Platz 7, Daniel Ricciardo: Kein Shoey, Ricciardos Leistung war dennoch mehr als akzeptabel. Der Red Bull ist aufgrund seiner Konstruktion für Monza weniger geeignet. Zu viel Anpressdruck selbst bei kleinstmöglichen Flügeln.
Immerhin: Der Australier setzte Bottas so lange unter Druck, bis der Williams-Pilot Probleme mit seinen Reifen bekam, dann griff er an. Mit der Brechstange schlüpfte Ricciardo in der ersten Schikane vorbei und feierte direkt danach mit einem Shaka, dem Surfergruß - während der Fahrt wohlgemerkt. Nach dem Manöver war Freude auch angebracht.
Platz 8, Nico Rosberg: Der Deutsche hat erstmals in seiner Formel-1-Laufbahn in Monza gewonnen. Der WM-Zweite hat den Rückstand in der Gesamtwertung auf läppische zwei Punkte verkürzt, vor Ende der Sommerpause waren es noch 19. Trotzdem hat Rosberg ein Problem. Er ist langsamer als Hamilton. Bedeutend langsamer. Eine halbe Sekunde nahm Hamilton dem Deutschen im Qualifying ab. Bei drei richtig harten Bremszonen. Viel? Viel zu viel.
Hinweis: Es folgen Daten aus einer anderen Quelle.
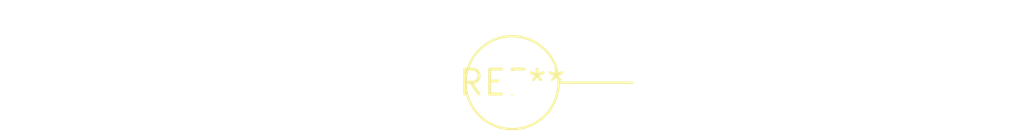
<source format=kicad_pcb>
(kicad_pcb (version 20240108) (generator pcbnew)

  (general
    (thickness 1.6)
  )

  (paper "A4")
  (layers
    (0 "F.Cu" signal)
    (31 "B.Cu" signal)
    (32 "B.Adhes" user "B.Adhesive")
    (33 "F.Adhes" user "F.Adhesive")
    (34 "B.Paste" user)
    (35 "F.Paste" user)
    (36 "B.SilkS" user "B.Silkscreen")
    (37 "F.SilkS" user "F.Silkscreen")
    (38 "B.Mask" user)
    (39 "F.Mask" user)
    (40 "Dwgs.User" user "User.Drawings")
    (41 "Cmts.User" user "User.Comments")
    (42 "Eco1.User" user "User.Eco1")
    (43 "Eco2.User" user "User.Eco2")
    (44 "Edge.Cuts" user)
    (45 "Margin" user)
    (46 "B.CrtYd" user "B.Courtyard")
    (47 "F.CrtYd" user "F.Courtyard")
    (48 "B.Fab" user)
    (49 "F.Fab" user)
    (50 "User.1" user)
    (51 "User.2" user)
    (52 "User.3" user)
    (53 "User.4" user)
    (54 "User.5" user)
    (55 "User.6" user)
    (56 "User.7" user)
    (57 "User.8" user)
    (58 "User.9" user)
  )

  (setup
    (pad_to_mask_clearance 0)
    (pcbplotparams
      (layerselection 0x00010fc_ffffffff)
      (plot_on_all_layers_selection 0x0000000_00000000)
      (disableapertmacros false)
      (usegerberextensions false)
      (usegerberattributes false)
      (usegerberadvancedattributes false)
      (creategerberjobfile false)
      (dashed_line_dash_ratio 12.000000)
      (dashed_line_gap_ratio 3.000000)
      (svgprecision 4)
      (plotframeref false)
      (viasonmask false)
      (mode 1)
      (useauxorigin false)
      (hpglpennumber 1)
      (hpglpenspeed 20)
      (hpglpendiameter 15.000000)
      (dxfpolygonmode false)
      (dxfimperialunits false)
      (dxfusepcbnewfont false)
      (psnegative false)
      (psa4output false)
      (plotreference false)
      (plotvalue false)
      (plotinvisibletext false)
      (sketchpadsonfab false)
      (subtractmaskfromsilk false)
      (outputformat 1)
      (mirror false)
      (drillshape 1)
      (scaleselection 1)
      (outputdirectory "")
    )
  )

  (net 0 "")

  (footprint "R_Axial_DIN0414_L11.9mm_D4.5mm_P7.62mm_Vertical" (layer "F.Cu") (at 0 0))

)

</source>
Monza ist eine Strecke, die wie gemacht für Hamiltons Stil ist, das ist sicher. Doch wie soll Rosberg mit seinem Teamkollegen im Lauf der Saison mithalten, wenn er so viel langsamer scheint? In dem er genau das macht, was ihn in dieser Saison mit Hamilton auf Augenhöhe bringt: Ständig Leistung bringen. Keine Fehler machen. Denn auch wenn Rosberg kaum durch brillante Aktionen strahlt, er macht Rennen für Rennen einen guten Job. Er fährt kontrolliert. Er sammelt Punkte.
Rosberg profitierte von Hamiltons Startproblemen, dann verwaltete er die Führung. Dass er nicht gefordert wurde, kann ihm nicht angelastet werden. Er schonte sein Material. Das könnte sich am Saisonende auszahlen. Wenn Mercedes eine Ausbaustufe des Motors an den Start bringt, dann bekommt Rosberg sie allein. Hamilton ist an die Power Units gebunden, die er in Spa nutzte.
Platz 9, Sergio Perez: Solide aber unspektakulär war die Leistung des Mexikaners in Monza. Er startete von Platz 8, er brachte Platz 8 ins Ziel. Perez kam etwas besser als Hülkenberg mit dem Force India zurecht, dem die richtige Balance im königlichen Park in diesem Jahr fehlte. Bei Force India kommt es fast an jedem Wochenende darauf an, die erste Runde erfolgreich hinter sich zu bringen. Den Vorteil hatte Perez in Italien auf seiner Seite.
Platz 10, Esteban Gutierrez: Top-Leistung im Qualifying. Startplatz 9 für Haas. Doch im Rennen schmiss der Mexikaner seine hervorragende Ausgangsposition wieder weg, weil er nach dem Start auf Platz 20 zurückfiel. Trotzdem hat er Respekt für die Leistung am Samstag verdient. Deshalb bekommt er von mir einen Punkt.
Härtefall, Carlos Sainz jr.: Toro Rosso schwächelt. Kein Wunder. Red Bulls Juniorteam hat die Vorjahresmotoren von Ferrari im Heck. Sainz holte das heraus, was möglich war. Er schaffte den Sprung in Q2 und hängte sich an Romain Grosjeans Haas. Der 15. Rang mag schlecht aussehen, er war es aber nicht.